Japan has filed a protest with Russia concerning Russian air drills over the island of Iturup, Japanese Foreign Minister Tarō Kōno said in response to questions from MPs of the Lower House.
On Monday, two Russian Su-35 fighters executed a drill to relocate from Khabarovsk Krai to the Burevestnik reserve military airbase on Iturup Island, covering a distance of over 2,000 kilometers. The exercise was done in order to improve their flight training and their experience in defending Russia’s air borders.

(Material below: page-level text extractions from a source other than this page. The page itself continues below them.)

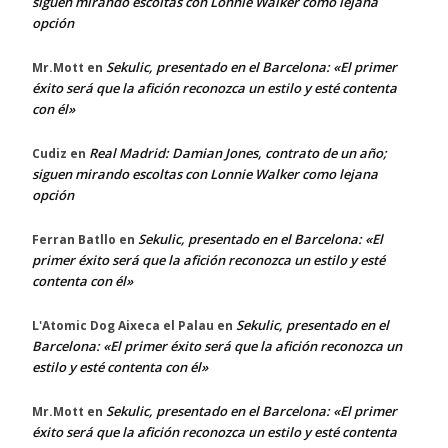
siguen mirando escoltas con Lonnie Walker como lejana
opción
Sekulic, presentado en el Barcelona: «El primer
Mr.Mott
en
éxito será que la afición reconozca un estilo y esté contenta
con él»
Real Madrid: Damian Jones, contrato de un año;
Cudiz
en
siguen mirando escoltas con Lonnie Walker como lejana
opción
Sekulic, presentado en el Barcelona: «El
Ferran Batllo
en
primer éxito será que la afición reconozca un estilo y esté
contenta con él»
Sekulic, presentado en el
L'Atomic Dog Aixeca el Palau
en
Barcelona: «El primer éxito será que la afición reconozca un
estilo y esté contenta con él»
Sekulic, presentado en el Barcelona: «El primer
Mr.Mott
en
éxito será que la afición reconozca un estilo y esté contenta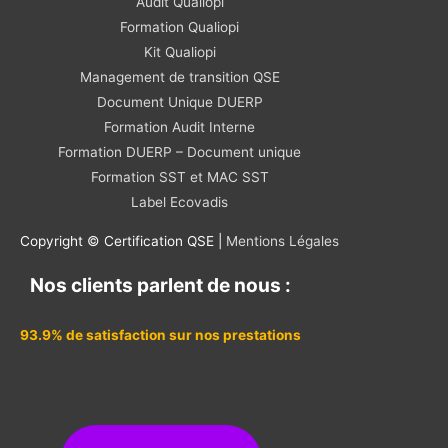
Audit Qualiopi
Formation Qualiopi
Kit Qualiopi
Management de transition QSE
Document Unique DUERP
Formation Audit Interne
Formation DUERP – Document unique
Formation SST et MAC SST
Label Ecovadis
Copyright © Certification QSE |
Mentions Légales
Nos clients parlent de nous :
93.9% de satisfaction sur nos prestations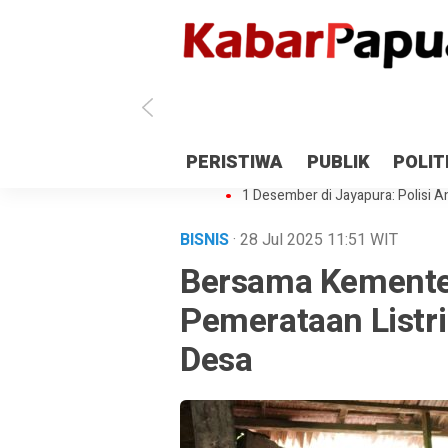
Antisipasi 1 Desember, TNI Polri 
PERISTIWA
PUBLIK
POLIT
Gedung Perpustakaan SMPN 5 Se
1 Desember di Jayapura: Polisi Am
BISNIS
· 28 Jul 2025
11:51
WIT
Bersama Kemente
Pemerataan Listri
Desa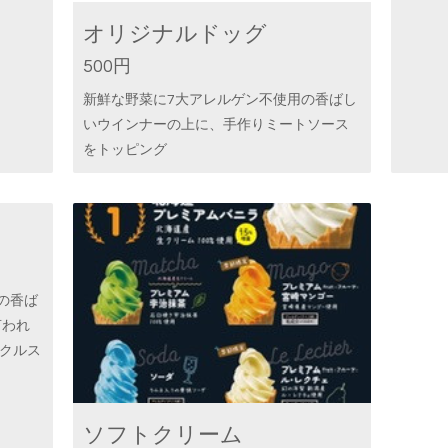
オリジナルドッグ
500円
新鮮な野菜に7大アレルゲン不使用の香ばし
いウインナーの上に、手作りミートソース
をトッピング
の香ば
言われ
クルス
ソフトクリーム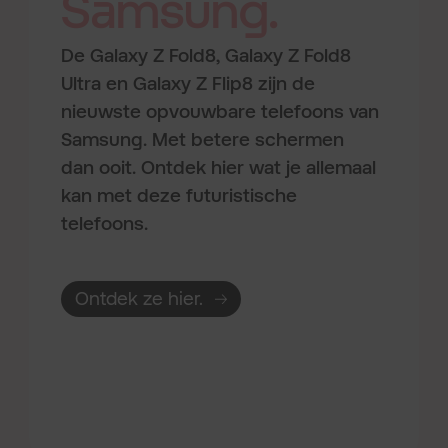
Samsung.
De Galaxy Z Fold8, Galaxy Z Fold8
Ultra en Galaxy Z Flip8 zijn de
nieuwste opvouwbare telefoons van
Samsung. Met betere schermen
dan ooit. Ontdek hier wat je allemaal
kan met deze futuristische
telefoons.
Ontdek ze hier.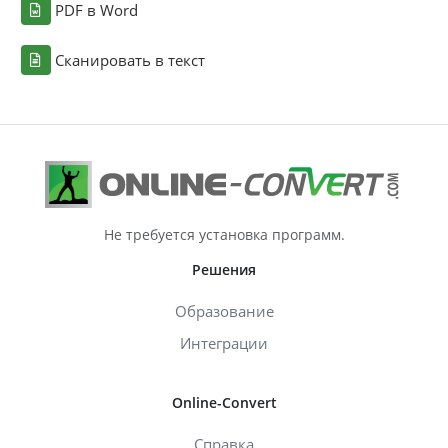
PDF в Word
Сканировать в текст
Не требуется установка программ.
Решения
Образование
Интеграции
Online-Convert
Справка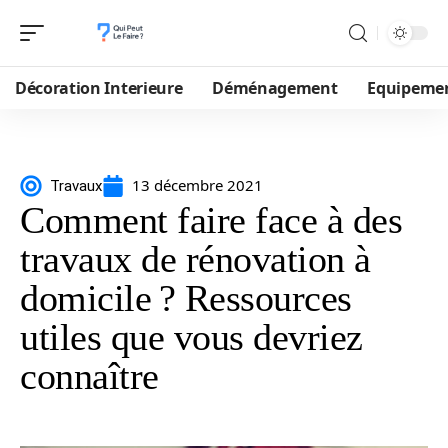
Décoration Interieure
Déménagement
Equipeme
13 décembre 2021
Travaux
Comment faire face à des
travaux de rénovation à
domicile ? Ressources
utiles que vous devriez
connaître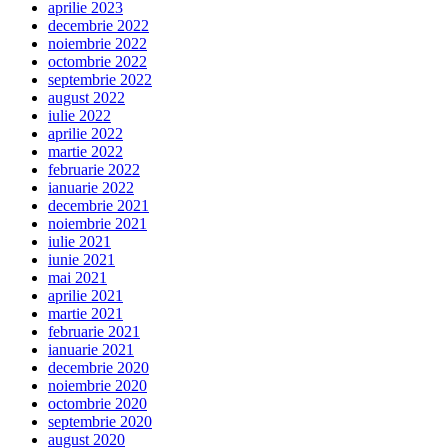
aprilie 2023
decembrie 2022
noiembrie 2022
octombrie 2022
septembrie 2022
august 2022
iulie 2022
aprilie 2022
martie 2022
februarie 2022
ianuarie 2022
decembrie 2021
noiembrie 2021
iulie 2021
iunie 2021
mai 2021
aprilie 2021
martie 2021
februarie 2021
ianuarie 2021
decembrie 2020
noiembrie 2020
octombrie 2020
septembrie 2020
august 2020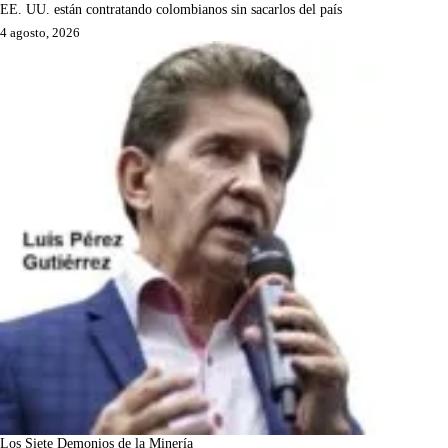
EE. UU. están contratando colombianos sin sacarlos del país
4 agosto, 2026
Los Siete Demonios de la Minería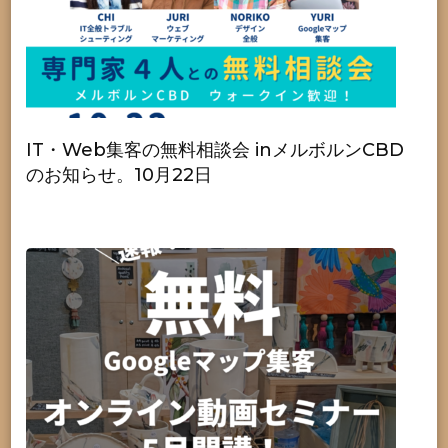
IT・Web集客の無料相談会 inメルボルンCBD
のお知らせ。10月22日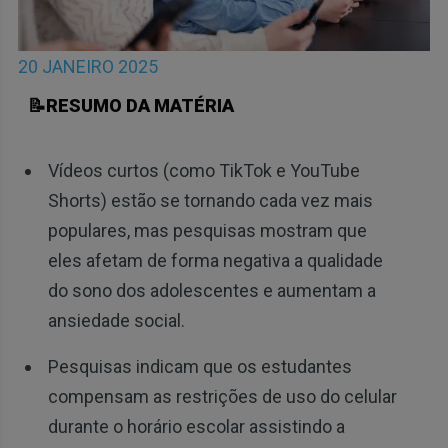
20 JANEIRO 2025
📝RESUMO DA MATÉRIA
Vídeos curtos (como TikTok e YouTube
Shorts) estão se tornando cada vez mais
populares, mas pesquisas mostram que
eles afetam de forma negativa a qualidade
do sono dos adolescentes e aumentam a
ansiedade social.
Pesquisas indicam que os estudantes
compensam as restrições de uso do celular
durante o horário escolar assistindo a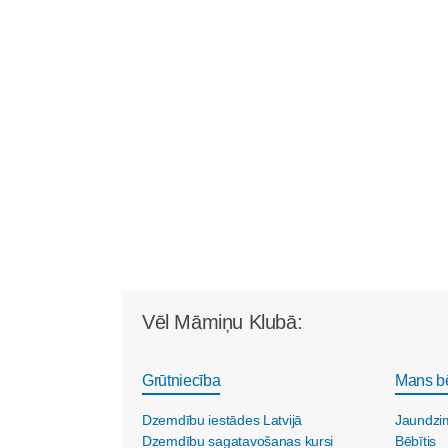
Vēl Māmiņu Klubā:
Grūtniecība
Mans b
Dzemdību iestādes Latvijā
Jaundzi
Dzemdību sagatavošanas kursi
Bēbītis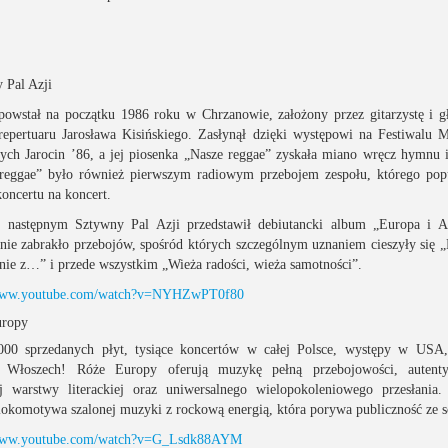
 Pal Azji
powstał na początku 1986 roku w Chrzanowie, założony przez gitarzystę i 
repertuaru Jarosława Kisińskiego. Zasłynął dzięki występowi na Festiwalu
ch Jarocin ’86, a jej piosenka „Nasze reggae” zyskała miano wręcz hymnu 
reggae” było również pierwszym radiowym przebojem zespołu, którego pop
koncertu na koncert.
następnym Sztywny Pal Azji przedstawił debiutancki album „Europa i A
nie zabrakło przebojów, spośród których szczególnym uznaniem cieszyły się „
nie z…” i przede wszystkim „Wieża radości, wieża samotności”.
/www.youtube.com/watch?v=NYHZwPT0f80
uropy
00 sprzedanych płyt, tysiące koncertów w całej Polsce, występy w USA,
i, Włoszech! Róże Europy oferują muzykę pełną przebojowości, autentyc
j warstwy literackiej oraz uniwersalnego wielopokoleniowego przesłania.
lokomotywa szalonej muzyki z rockową energią, która porywa publiczność ze s
/www.youtube.com/watch?v=G_Lsdk88AYM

“This will lead to an intensification of Russian military presence in the northern territories [Japan’s term for the four southern Kuril islands], which does not coincide with our country’s position on these islands,” the minister said, citing the text which was transmitted through the diplomatic channels.
Russian-Japanese relations have been overshadowed for many years by the absence of a peace treaty. Japan claims the islands of Kunashir, Shikotan, Iturup and Habomai as part of its territory, citing the 1855 Treaty on trade and borders.
In 1965 the USSR and Japan signed the Joint Declaration, in which Moscow agreed to consider the possibility of transferring Habomai and Shikotan to Japan after the signing of a peace treaty. The fate of Kunashir and Iturup was not addressed. The USSR believed that the Joint Declaration would put an end to the dispute, whereas Japan considered the document only the beginning of a solution to the issue, and did not renounce its claims to the other two islands. Subsequent negotiations led nowhere, and no peace treaty was signed between the two countries at the end of World War II.
Moscow’s position is that the islands became part of the USSR at the end of World War II, and that there is no doubt of Russia’s sovereignty over them.